### Work order
Name every part of the diesel-fuelled harvester's electronic system that the article on tech trends in insurance lists.

### Text shown
Tech trends transform insurance landscape
Tech-enabled machinery and data-driven systems bring new risk exposures, which require nuanced, tailored policies, says Western National Insurance
Technological development, though rapidly accelerated by the Covid-19 pandemic, has been changing the insurance landscape for some time already.
The agriculture sector is a prime example of an industry that has undergone significant transformation, driven by the development of new tech-enabled machinery and data-driven management systems, such as precision farming.
These tech trends, combined with the impact of inflationary forces, are changing the face of the SA insurance industry and the prevailing risk landscape, both locally and abroad.
Nowhere have the effects of digitalisation been felt more acutely than in the agricultural sector, where technological innovation has propelled a large degree of change over the past decade.
Artificial intelligence (AI) and automation are behind the emergence of precision farming — a method that employs several strategies and tools to optimise soil quality, crop yields, and increase overall productivity. These paradigm-shifting technologies have given rise to countless opportunities but, in doing so, have introduced new risks.
Jan-Hendrik Botha, head of underwriting at Western National Insurance, says that process automation and new farming techniques that harness the power of data are effective means to increase efficiency.
“But smart equipment and systems require sizeable capital outlay and introduce new risks and exposures that must be mitigated by insurance products that are tailored to this evolving landscape.”
Along with the en masse adoption of electric utility vehicles and the associated cost and risk implications, today’s agricultural implements rely on a complex network of electrical components.
For example, a diesel-fuelled harvester operates with an intricate electronic system that includes GPS navigation, computer systems and cameras. According to research, in one series of combine harvesters, the number of electronic controllers involved in the operation of the implement has increased fivefold within 15 years.
The cost of electronic and computer systems that power today’s harvesters has increased dramatically over the past few years, with the sum total of these components reaching over R1m.
In SA, where lack of capital has been a barrier to entry, adoption of these kinds of innovations has been relatively slow, but is steadily increasing.
These developments have led to the risk landscape in agriculture becoming more nuanced, to allow for specialist areas and types of risk.
Botha says that previously, insurance for an agricultural vehicle required a straightforward motor policy. “But with the advent of electronically powered machinery, policies have been adapted to require cover for a mix of motor and electronic equipment to cover new risk exposures. This additional cover has resulted in higher insurance premiums.”
He says rating structures have remained fairly consistent, or even decreased, due to the competitive nature of the industry. While the advanced technology being introduced into essential implements has boosted capabilities, these components are more susceptible to risks such as lightning strikes and fires.
Tech trends are playing a key role in revolutionising the insurance sector
Exposures have shifted from traditional driving accidents to the potential for electrical damage caused by harsh climate forces, power surges and equipment failures. Furthermore, in the case of AI, the loss of data poses a significant threat to the farmers’ bottom line.
“These tech-driven trends have led insurers to structure policies to account for new, emerging risks under separate sections that apply exclusively to cover for electronic equipment and specific eventualities that might occur,” says Botha.
Drones are another prime example of how technology is being harnessed by the agriculture sector to improve efficiency, reduce the cost of labour and introduce more sustainable farming methods.
Drones can be flown without insurance, but must be operated in accordance with the SA Civil Aviation Authority’s legislation. High-performance drones can cost more than R350,000 and introduce a new level of risk that requires specialist cover.

### Data shown
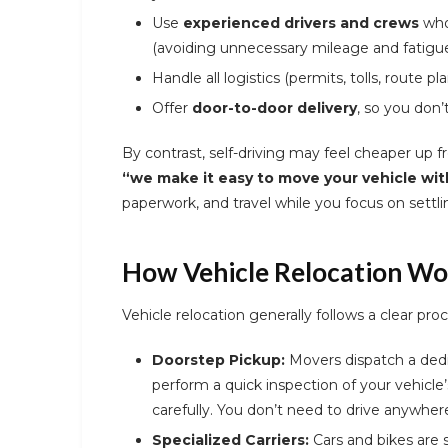
Use
experienced drivers and crews
who
(avoiding unnecessary mileage and fatigue
Handle all logistics (permits, tolls, route pl
Offer
door-to-door delivery
, so you don’
By contrast, self-driving may feel cheaper up fro
“we make it easy to move your vehicle wit
paperwork, and travel while you focus on settlin
How Vehicle Relocation Wo
Vehicle relocation generally follows a clear proc
Doorstep Pickup:
Movers dispatch a dedic
perform a quick inspection of your vehicle
carefully. You don’t need to drive anywhere
Specialized Carriers:
Cars and bikes are 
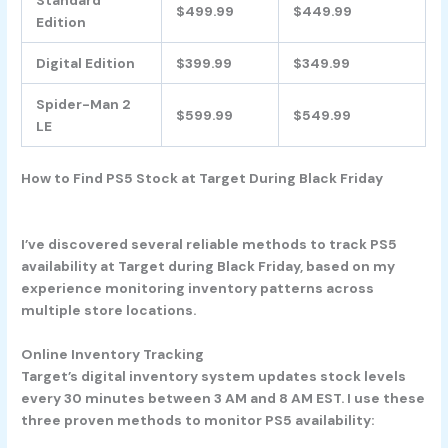
$499.99
$449.99
Edition
Digital Edition
$399.99
$349.99
Spider-Man 2
$599.99
$549.99
LE
How to Find PS5 Stock at Target During Black Friday
I’ve discovered several reliable methods to track PS5
availability at Target during Black Friday, based on my
experience monitoring inventory patterns across
multiple store locations.
Online Inventory Tracking
Target’s digital inventory system updates stock levels
every 30 minutes between 3 AM and 8 AM EST. I use these
three proven methods to monitor PS5 availability:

### Exercise answer
GPS navigation, computer systems, cameras